RICHMOND, Va. (WAVY) — Gov. Ralph Northam didn’t announce extra coronavirus restrictions for Virginia in a press conference on Wednesday, saying controlling the virus is in the hands of Virginians.
However, he did reemphasize new restrictions that started on Sunday.
He says he hopes those restrictions will be enough at the moment to help curb the spread of the virus, but stressed that all options are on the table as he and his team continue to watch the data.
The most recent restrictions include:
- 25 people or fewer gatherings “emphasis on fewer”
- masks required for Virginians 5 and older in public spaces
- limits on capacity at sporting venues
- alcohol sales cut off at 10 p.m.
Instead, Northam again asked Virginians to follow coronavirus safety guidelines (avoid crowds, wear a mask, wash hands, etc.) to help curb the rising numbers statewide.
Numbers still rising
Virginia is still seeing record levels of new cases, and hospitalizations are nearing record levels. However, Northam pointed to New York Times data that shows Virginia is doing relatively well compared to nearly every other state in the country in cases per capita. It’s fourth from the bottom in that metric.
The governor said the “most rapid and concerning” spread remains in rural Southwest Virginia, where the percent of positive tests regionally is over 11 percent. Meanwhile, Northern Virginia–an early hotspot–is once again seeing its percent positivity rate grow to more than 8 percent.
Northam says he’s encouraged by the news of two promising COVID-19 vaccines on the horizon. Pfizer announced on Wednesday its vaccine is roughly 95% effective and it will ask for emergency use authorization in the coming days. Moderna also recently announced its vaccine is just as effective.
“Light is a few months away still,” Northam said about the vaccines.
Virginia Health Commissioner Norm Oliver says the commonwealth is prepared to distribute those vaccines, noting the Moderna vaccine will be easier to handle because it doesn’t need the extremely cold temperatures needed for the Pfizer one.
With the holidays coming up, Northam has urged Virginians to avoid having in-person Thanksgiving and Christmas gatherings outside of your immediate household. He again pushed that message on Wednesday, saying “this year, staying home is an act of love.”
“I ask you, Virginia, to think hard about how you celebrate this holiday. Consider the risk, not just to yourself, but to your family and loved ones,” Northam said. “This year staying home is an act of love too.”
If you do gather with others, Northam encourages eating outdoors to avoid spreading the virus.
Northam said–for now–he’s not limiting travel, adding that all options are on the table if metrics don’t improve. However, he is encouraging virtual or outdoor Thanksgiving celebrations.
Latest tightening of restrictions
The latest change in coronavirus restrictions came on Friday. They went into effect late Sunday.
News of the stricter standards came via press release–rather than press conference–causing confusion initially among some businesses. Now, we’re learning more about why Northam’s administration chose certain mitigation strategies over others.
“We don’t want to wait until we’re seeing overwhelmed hospitals and double digit positivity rates in every region,” Northam said. “I’ll tell you what really motivated me was seeing mobile morgues because there’s no place to put the dead — we don’t need that in Virginia.”
Across Virginia’s northern border, Maryland Gov. Larry Hogan is going back to Phase Two and telling people to cancel trips to high-risk areas ahead of the holidays, impacting non-essential travel to dozens of states.

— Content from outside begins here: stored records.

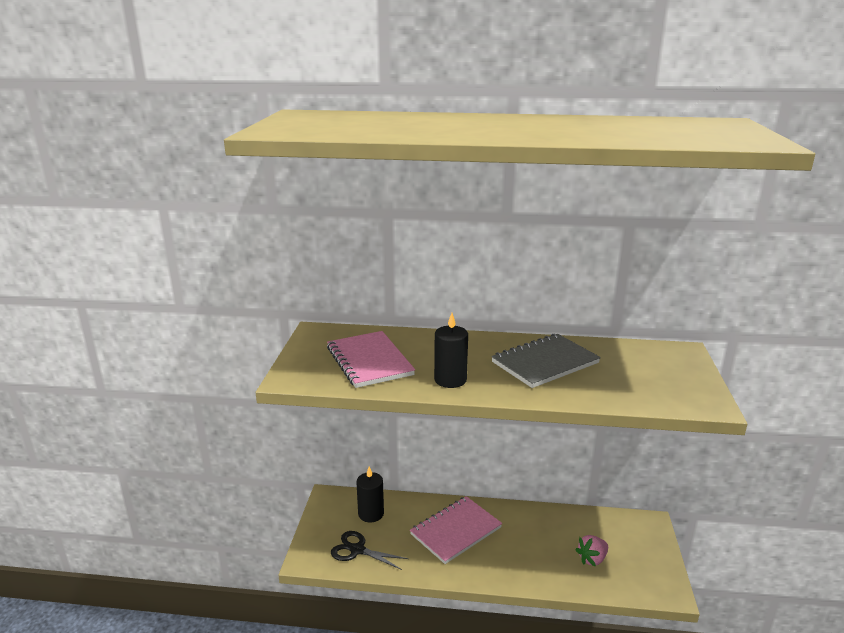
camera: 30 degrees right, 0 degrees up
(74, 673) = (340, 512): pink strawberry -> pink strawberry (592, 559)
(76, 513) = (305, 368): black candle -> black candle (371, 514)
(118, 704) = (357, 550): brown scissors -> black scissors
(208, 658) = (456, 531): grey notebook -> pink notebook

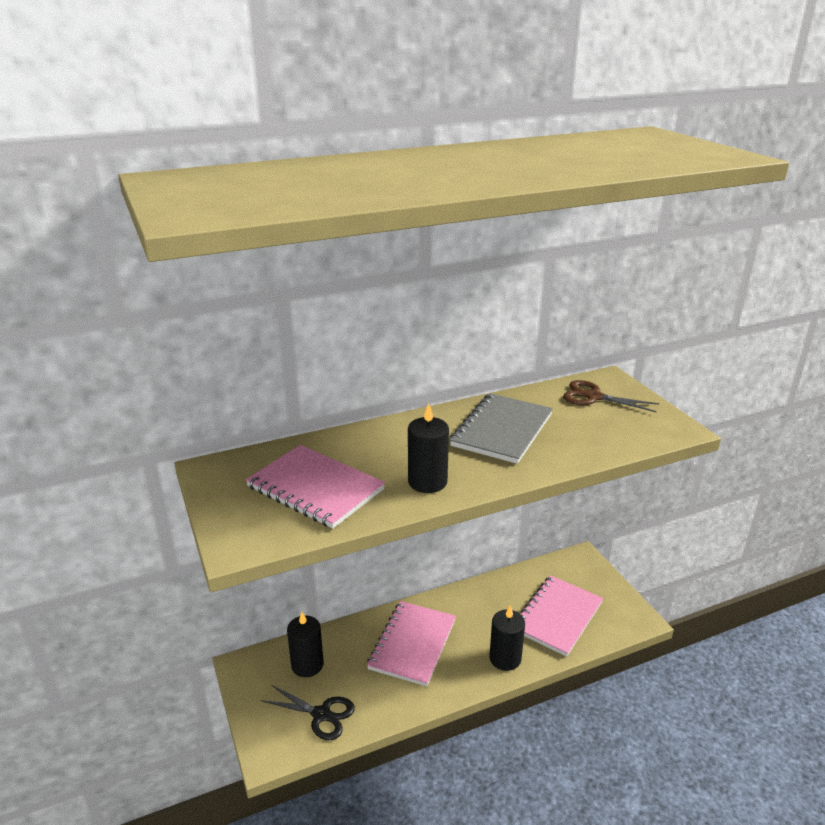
camera: 30 degrees left, 5 degrees up
(357, 550) = (321, 714): black scissors -> black scissors turned 150 degrees counterclockwise
(522, 571) = (505, 658): none -> black candle
(592, 559) = (557, 617): pink strawberry -> pink notebook
(653, 360) = (593, 397): none -> brown scissors

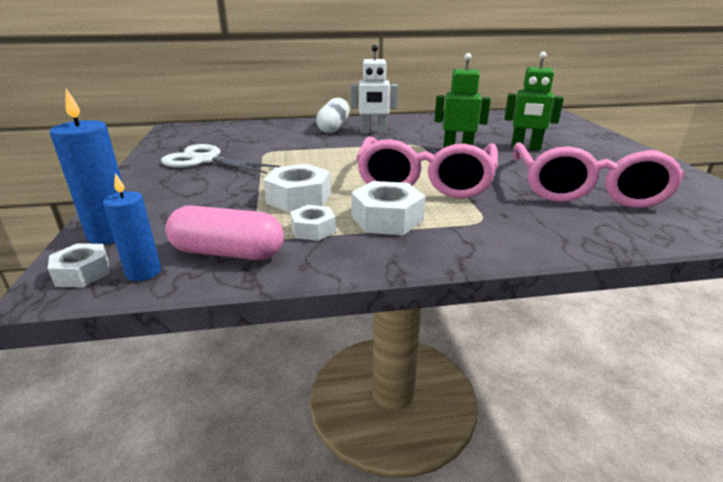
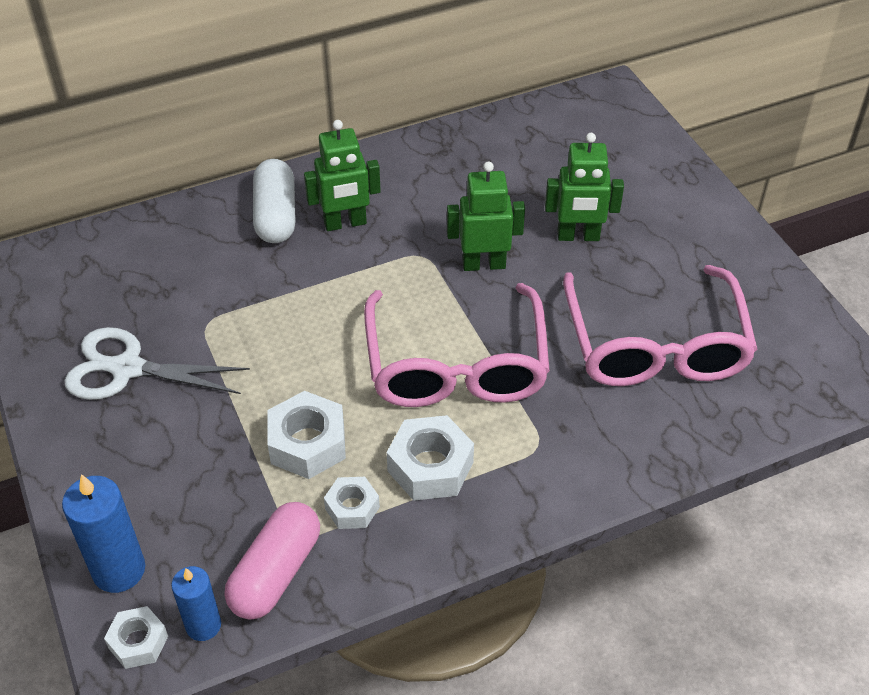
camera: 15 degrees left, 20 degrees up
(228, 252) = (275, 572): pink capsule -> pink capsule turned 60 degrees counterclockwise
(373, 132) = (345, 223): white robot -> green robot

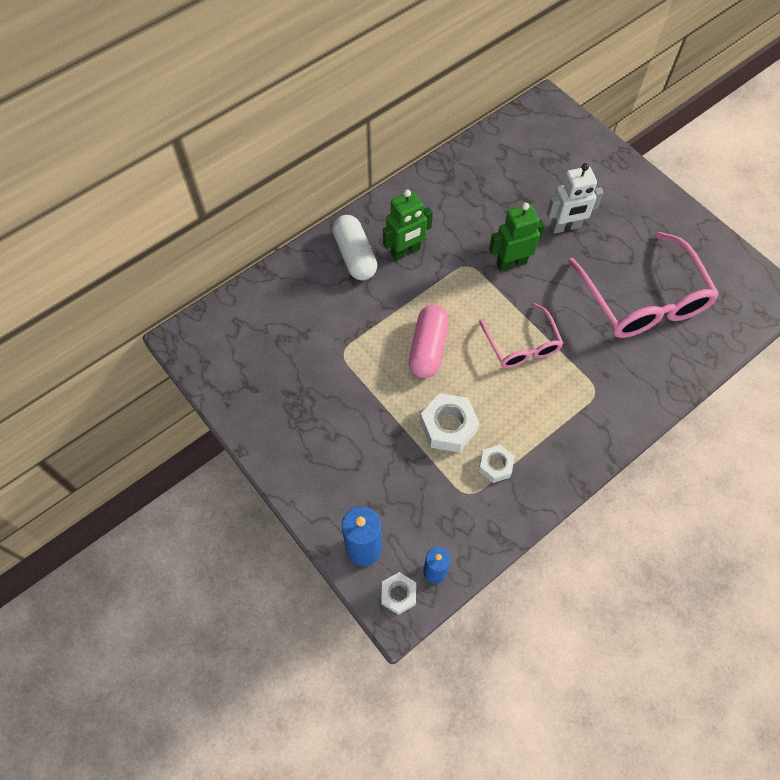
camera: 15 degrees left, 15 degrees up
(127, 369) = (304, 400): white scissors -> none
(275, 572) = (465, 523): pink capsule -> pink capsule (428, 348)
(430, 467) = (533, 424): white nut -> none
(456, 365) = (522, 345): pink glasses -> pink glasses, size x0.58
(578, 236) = (565, 227): green robot -> white robot

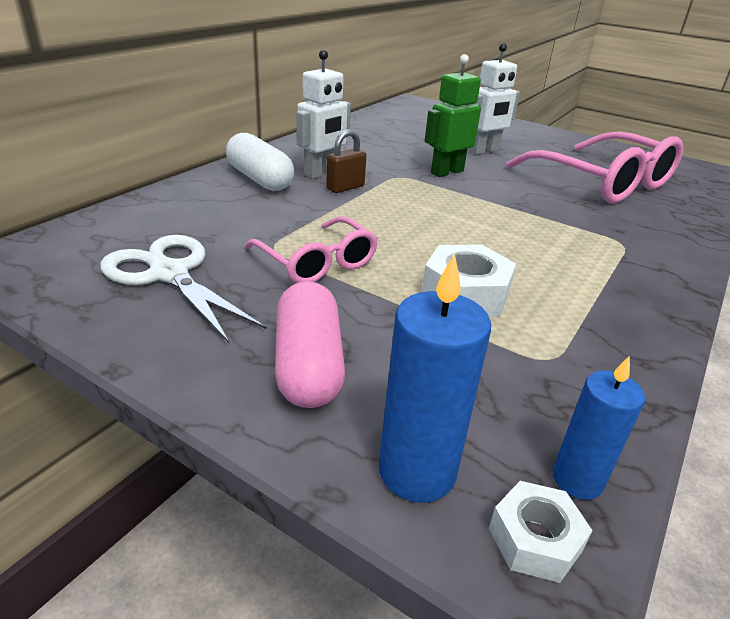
camera: 20 degrees left, 30 degrees down
(275, 372) = (169, 274): none -> white scissors
(405, 251) = (321, 173): green robot -> white robot
(417, 278) = (345, 187): none -> brown padlock
(428, 348) = (390, 232): pink capsule -> pink capsule (308, 364)
(495, 466) = (562, 322): white nut -> none
(522, 345) = (505, 219): pink glasses -> pink glasses (317, 262)

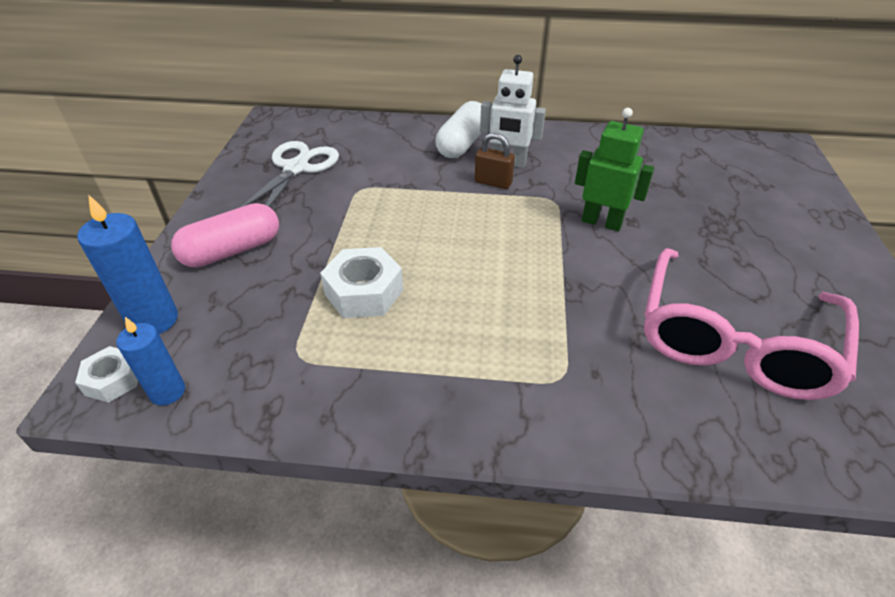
camera: 65 degrees right, 10 degrees up
(317, 262) = (355, 212): pink glasses -> none
(484, 151) = (700, 230): white robot -> none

Other governors are now requiring people to get tested within days of their arrival and quarantine if they can’t show negative results.
To rein in recent increases, Northam said his administration is sticking to a similar playbook that helped bring down cases in Hampton Roads earlier this summer, including decreasing the cap on social gatherings.
Health officials have warned that small gatherings of family and friends are largely driving surges. Northam said his administration decided a 25 person limit–down from 250–would be a good starting place based on risk projections associated with different maximums.
“This isn’t a floor, this is a ceiling. I strongly discourage Virginians from having social events with that many people, especially indoors,” Northam emphasized.
“Obviously that is difficult to enforce but if someone is not following the guidelines and law enforcement becomes aware of it they may intervene,” he added when asked about compliance in private homes. Currently, the possible punishment remains a Class One Misdemeanor, as the $500 civil penalty for violations recently passed by the General Assembly doesn’t take effect for several months.
Also among the new restrictions that took effect earlier this week is a 10 p.m. cutoff on alcohol sales and consumption at various businesses.
“We know the later it gets, the more likely people are to drink and forget about social distancing,” Northam said.
Northam’s order also specified that customers could only be served at socially-distanced tables, which he described as an alternative to decreasing indoor dining capacity.